■ **TASK**
Exactly as written, return the entries below, minus any pictures.

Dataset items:
▽

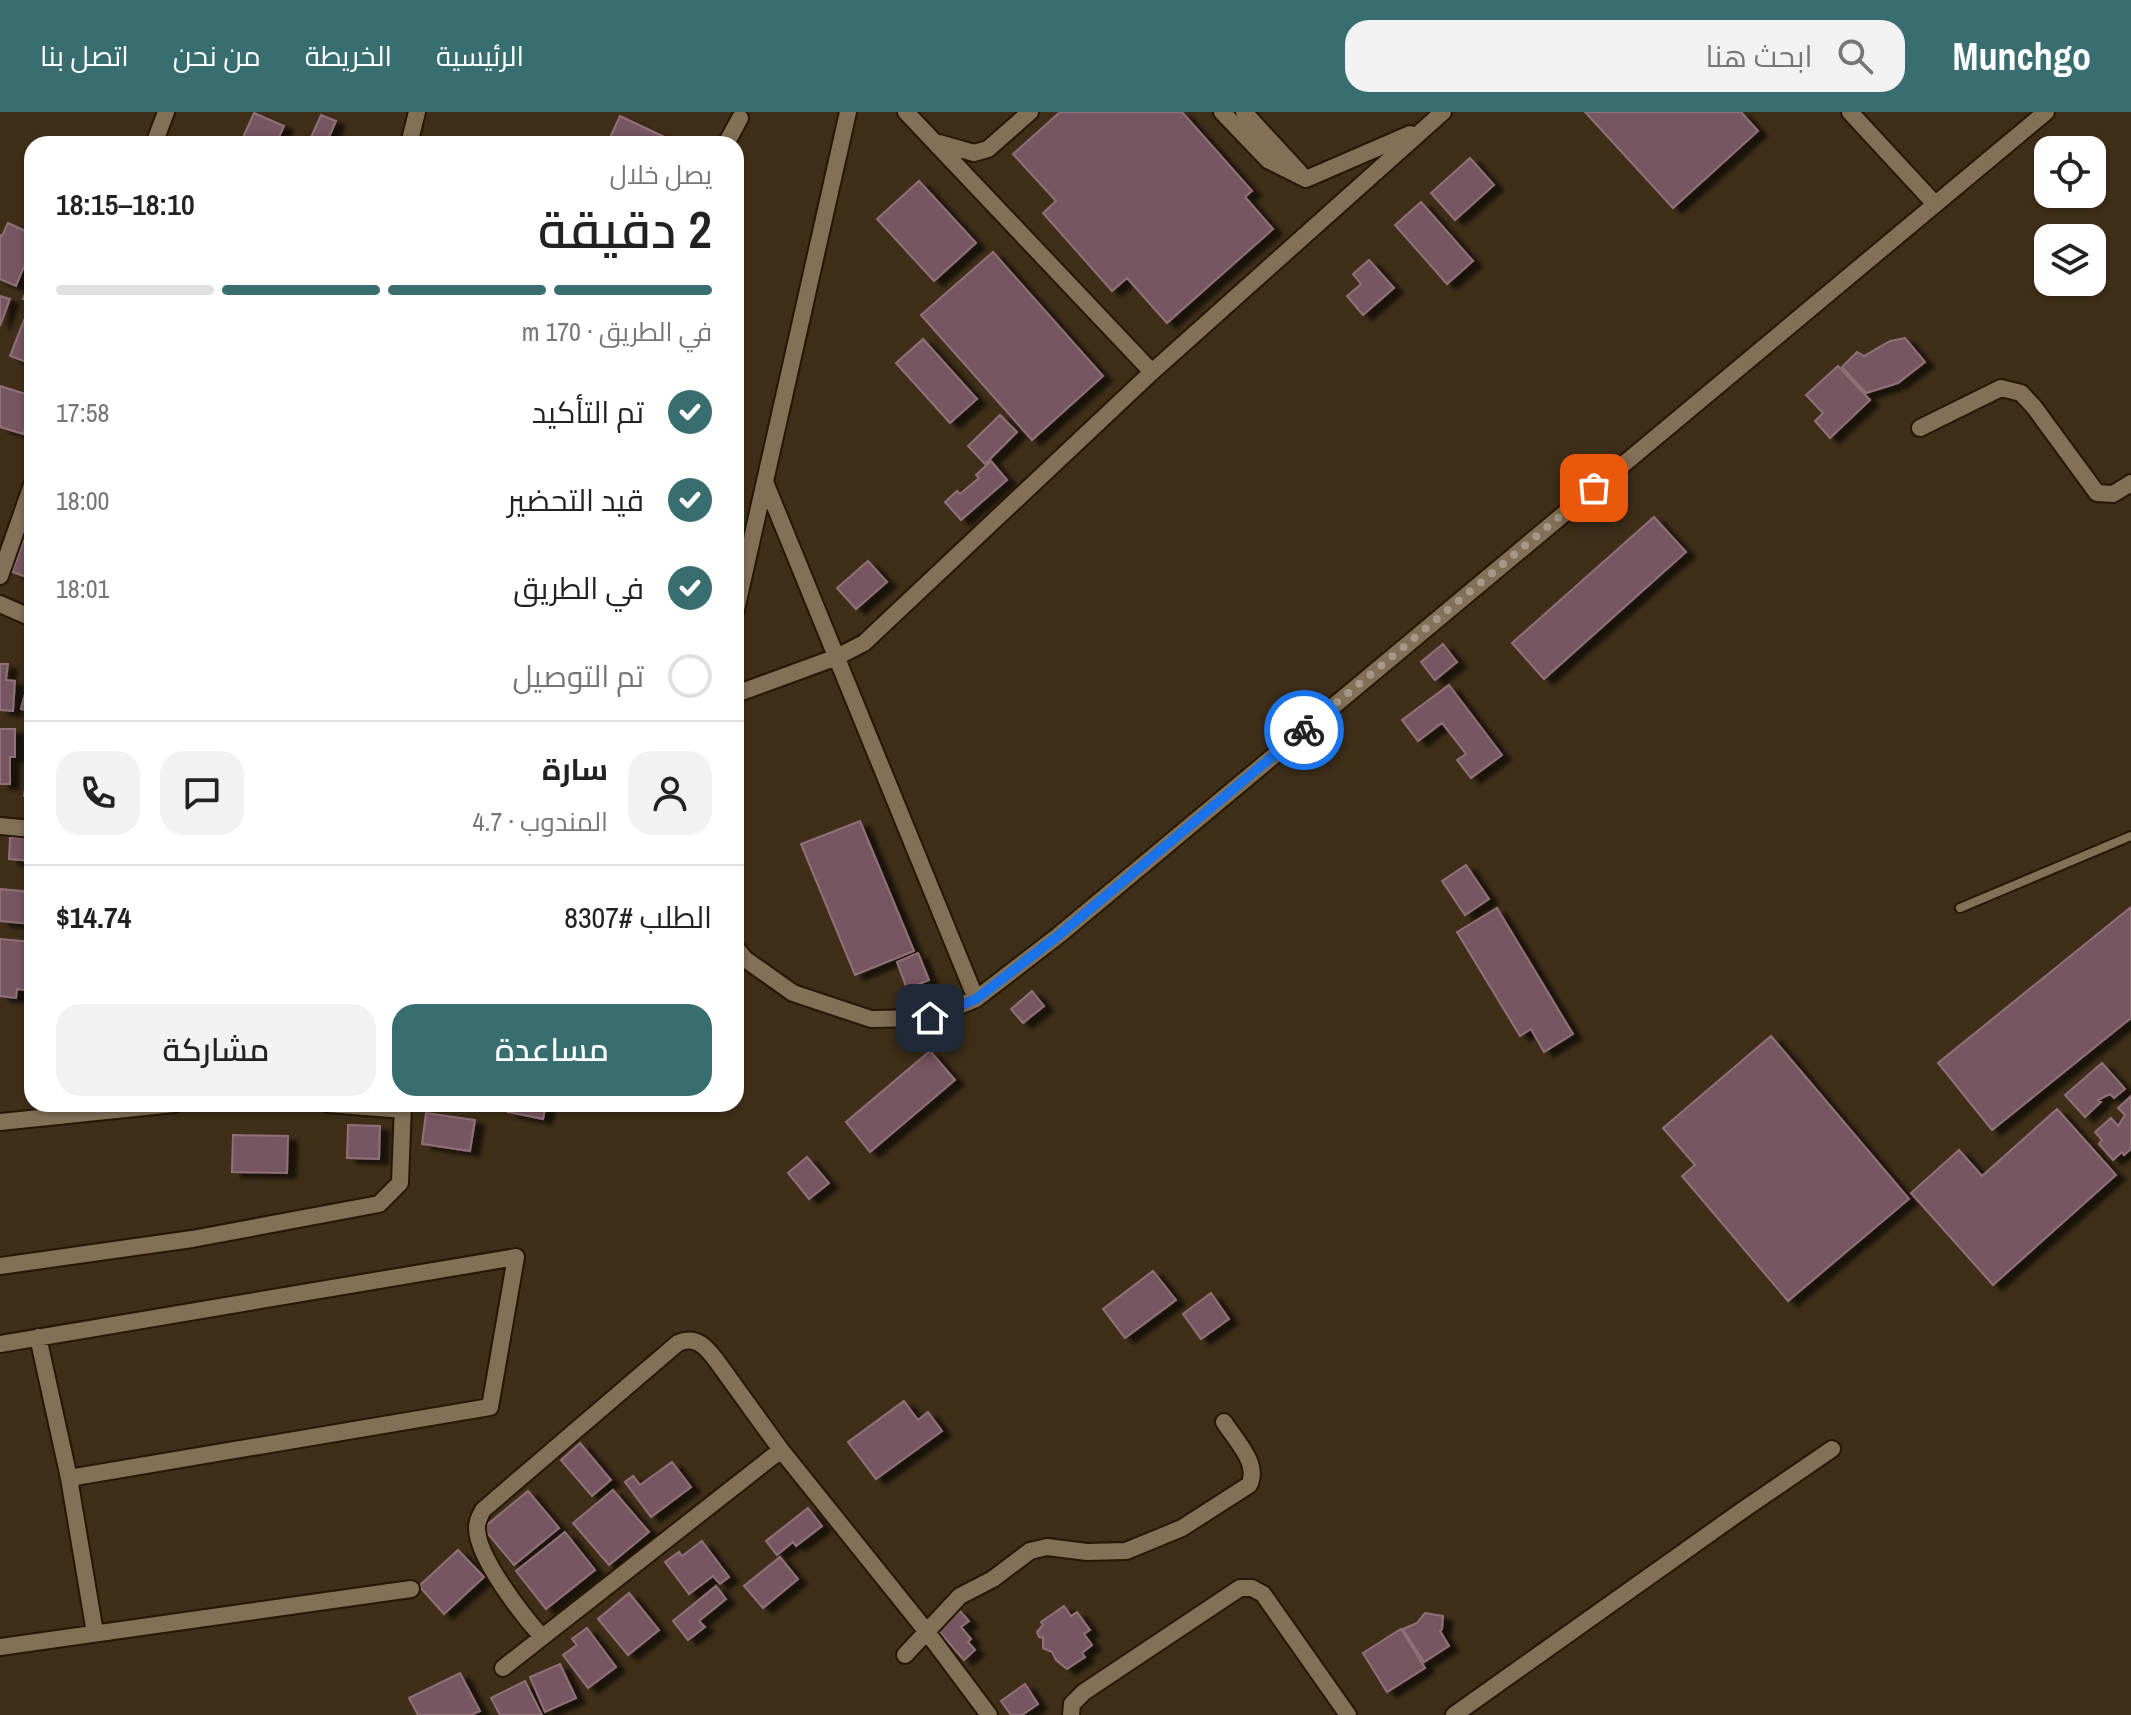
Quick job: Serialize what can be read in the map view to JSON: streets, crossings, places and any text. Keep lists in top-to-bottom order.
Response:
{
  "page": {
    "header": "Munchgo",
    "search": "ابحث هنا",
    "nav": [
      "الرئيسية",
      "الخريطة",
      "من نحن",
      "اتصل بنا"
    ],
    "heading": ["2 دقيقة", "يصل خلال", "18:10–18:15"],
    "panel": [
      "سارة",
      "المندوب · 4.7",
      "الطلب #8307",
      "$14.74"
    ],
    "bar": "في الطريق · 170 m",
    "list": [
      ["تم التأكيد", "17:58"],
      ["قيد التحضير", "18:00"],
      ["في الطريق", "18:01"],
      "تم التوصيل"
    ],
    "buttons": ["مساعدة", "مشاركة"]
  }
}
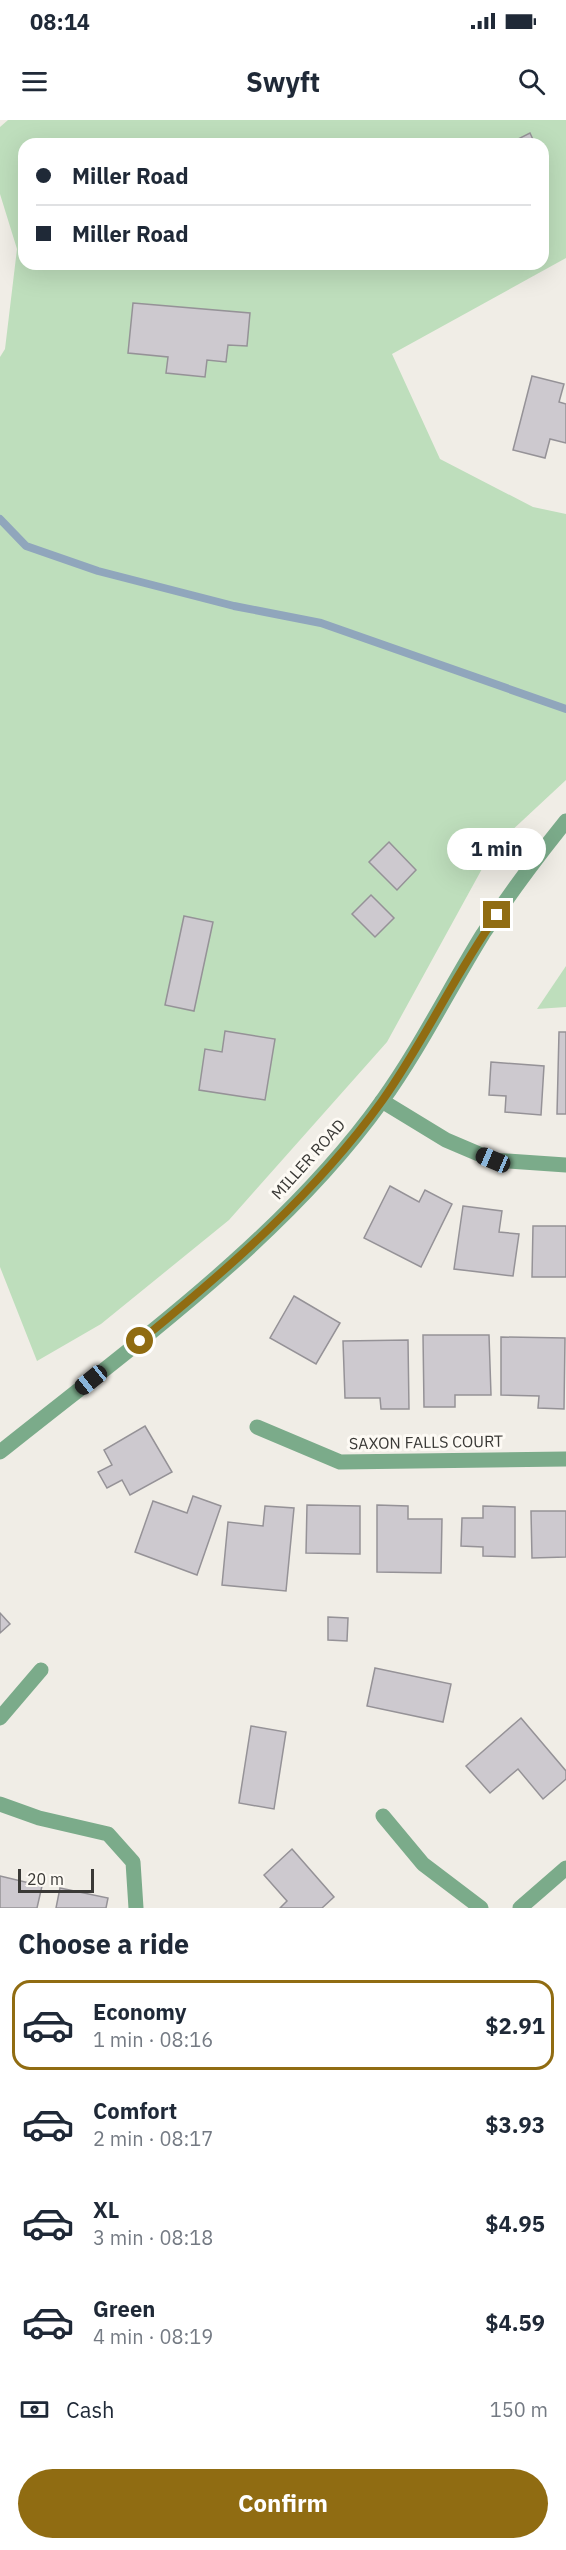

△

■ **WRITTEN ANSWER**
Quick job: Serialize what can be read in the map view to JSON: streets, crossings, places and any text. Keep lists in top-to-bottom order.
Response:
{
  "page": {
    "header": "Munchgo",
    "search": "ابحث هنا",
    "nav": [
      "الرئيسية",
      "الخريطة",
      "من نحن",
      "اتصل بنا"
    ],
    "heading": ["2 دقيقة", "يصل خلال", "18:10–18:15"],
    "panel": [
      "سارة",
      "المندوب · 4.7",
      "الطلب #8307",
      "$14.74"
    ],
    "bar": "في الطريق · 170 m",
    "list": [
      ["تم التأكيد", "17:58"],
      ["قيد التحضير", "18:00"],
      ["في الطريق", "18:01"],
      "تم التوصيل"
    ],
    "buttons": ["مساعدة", "مشاركة"]
  }
}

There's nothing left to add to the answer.